§ Daftar Tugas:
**a)** Padatkan bagian teks praproses data Reddit yang diawali "Tujuan:" menjadi satu kalimat. Kalimat itu harus memuat seluruh tahapan dan kedua berkas keluarannya.
**b)** Teruskan teks praproses data Reddit mulai dari bagian sesudah baris terakhirnya.

§ Bagian Teks:
==*==
# 01 — Preprocessing

Tujuan:
- Bersihkan & normalisasi teks:
  **cleaning → lower → social/slang normalize → token → stopword → stemming**.
- Keluaran:
  - `reddit_opinion_PSE_ISR_2024_window_clean.csv`
  - `reddit_opinion_PSE_ISR_2025_window_clean.csv`

Catatan:
- Pipeline identik antar-tahun (konsistensi train/test).
- Tetap streaming (`chunksize`) untuk hemat RAM.


In [None]:
%%time
%pip install -q ftfy ekphrasis emoji scikit-learn

import os, re, hashlib, warnings
import pandas as pd
from ftfy import fix_text

# NLTK komponen yg tanpa korpus eksternal
from nltk.stem import PorterStemmer
from nltk.tokenize.toktok import ToktokTokenizer

from ekphrasis.classes.preprocessor import TextPreProcessor
from ekphrasis.classes.tokenizer import SocialTokenizer
from emoji import demojize

warnings.filterwarnings("ignore")
print("✅ Imports ready")


Note: you may need to restart the kernel to use updated packages.
✅ Imports ready
CPU times: total: 2.5 s
Wall time: 8.23 s


## Konfigurasi file window & stopwords


In [2]:
%%time
IN_2024 = "reddit_opinion_PSE_ISR_2024_window.csv"
IN_2025 = "reddit_opinion_PSE_ISR_2025_window.csv"

OUT_2024 = "reddit_opinion_PSE_ISR_2024_window_clean.csv"
OUT_2025 = "reddit_opinion_PSE_ISR_2025_window_clean.csv"

CHUNKSIZE    = 500_000
PREVIEW_ROWS = 5
KEEP_COLS    = ["comment_id","created_time","self_text","score","subreddit"]

# Stopwords (NLTK jika ada; fallback sklearn)
try:
    from nltk.corpus import stopwords
    STOPWORDS = set(stopwords.words("english"))
except Exception:
    from sklearn.feature_extraction.text import ENGLISH_STOP_WORDS
    STOPWORDS = set(ENGLISH_STOP_WORDS)
STOPWORDS |= {"im","u","ur","btw","lol","thx"}

STEMMER = PorterStemmer()
TOK     = ToktokTokenizer()

print("✅ Config ready")


✅ Config ready
CPU times: total: 15.6 ms
Wall time: 19.4 ms


## (Opsional) Lexicon slang & emoji + build `text_processor`

- Jika tidak punya CSV kamus: pipeline jalan pakai fallback mini.
- `text_processor` (ekphrasis) untuk normalisasi sosial: url/email/hashtag/elongated, dst.


In [3]:
%%time
def load_lexicon_csv(path, key_col, val_col):
    if os.path.exists(path):
        df = pd.read_csv(path)
        df = df[[key_col, val_col]].dropna()
        df[key_col] = df[key_col].astype(str).str.strip().str.lower()
        df[val_col] = df[val_col].astype(str).str.strip().str.lower()
        print(f"Loaded lexicon: {path} ({len(df):,} entries)")
        return dict(zip(df[key_col], df[val_col]))
    print(f"(Optional) Not found: {path}")
    return {}

EN_SLANG  = load_lexicon_csv("english_slang.csv", "slang", "normalized")
==*==
§ Daftar Item:

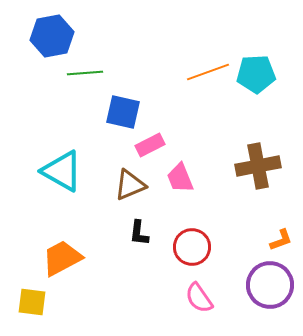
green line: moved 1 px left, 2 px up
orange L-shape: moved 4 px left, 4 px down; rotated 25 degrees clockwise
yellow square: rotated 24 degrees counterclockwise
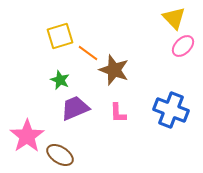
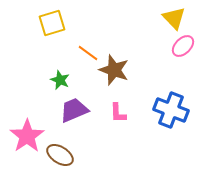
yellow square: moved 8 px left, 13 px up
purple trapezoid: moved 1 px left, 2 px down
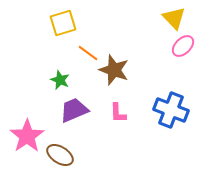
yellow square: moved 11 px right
==*==
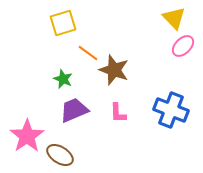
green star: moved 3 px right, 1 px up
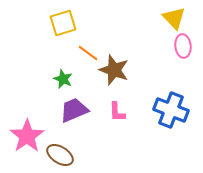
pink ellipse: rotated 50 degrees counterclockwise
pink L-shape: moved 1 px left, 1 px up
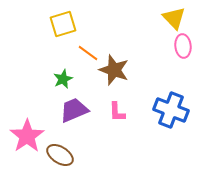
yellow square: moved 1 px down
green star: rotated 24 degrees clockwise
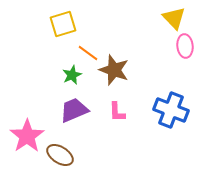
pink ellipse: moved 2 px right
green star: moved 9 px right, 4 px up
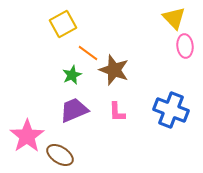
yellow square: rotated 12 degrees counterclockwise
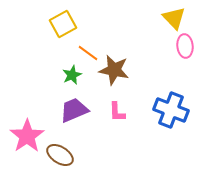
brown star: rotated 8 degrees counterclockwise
==*==
§ Hasil Tiap Tugas:
**a)** Teks dibersihkan dan dinormalisasi melalui tahapan cleaning, lower, normalisasi sosial/slang, token, stopword, dan stemming, lalu disimpan ke berkas `reddit_opinion_PSE_ISR_2024_window_clean.csv` dan `reddit_opinion_PSE_ISR_2025_window_clean.csv`.

**b)**
ID_SLANG  = load_lexicon_csv("indonesian_slang.csv", "slang", "normalized")
EMOJI_MAP = load_lexicon_csv("emoji_map.csv", "emoji", "normalized")

def sanitize_token(s: str) -> str:
    return re.sub(r"[^\w']", "", s.lower())

def sanitize_map(m: dict) -> dict:
    out = {}
    for k, v in m.items():
        sk = sanitize_token(k)
        sv = sanitize_token(v)
        if sk and sv:
            out[sk] = sv
    return out

SLANG_MAP = {}
SLANG_MAP.update(sanitize_map(EN_SLANG))
SLANG_MAP.update(sanitize_map(ID_SLANG))
if not SLANG_MAP:
    SLANG_MAP.update({
        "idk":"i do not know","imo":"in my opinion","imho":"in my humble opinion",
        "btw":"by the way","tbh":"to be honest","omg":"oh my god","wtf":"what the fuck",
        "ikr":"i know right","thx":"thanks","pls":"please","u":"you","ur":"your",
        "dont":"do not","cant":"cannot","wont":"will not","ive":"i have",
        "isnt":"is not","wasnt":"was not","arent":"are not","w":"win","l":"loss"
    })

def build_text_processor():
    return TextPreProcessor(
        normalize=['url','email','percent','money','phone','time','date'],
        annotate={'hashtag','allcaps','elongated','repeated'},
        fix_html=True,
        segmenter='twitter',
        corrector='twitter',
        unpack_hashtags=True,
        unpack_contractions=True,
        tokenizer=SocialTokenizer(lowercase=False).tokenize,
        dicts=[]
    )

text_processor = build_text_processor()
print("✅ text_processor ready | slang entries:", len(SLANG_MAP))


(Optional) Not found: english_slang.csv
(Optional) Not found: indonesian_slang.csv
(Optional) Not found: emoji_map.csv
Reading twitter - 1grams ...
Reading twitter - 2grams ...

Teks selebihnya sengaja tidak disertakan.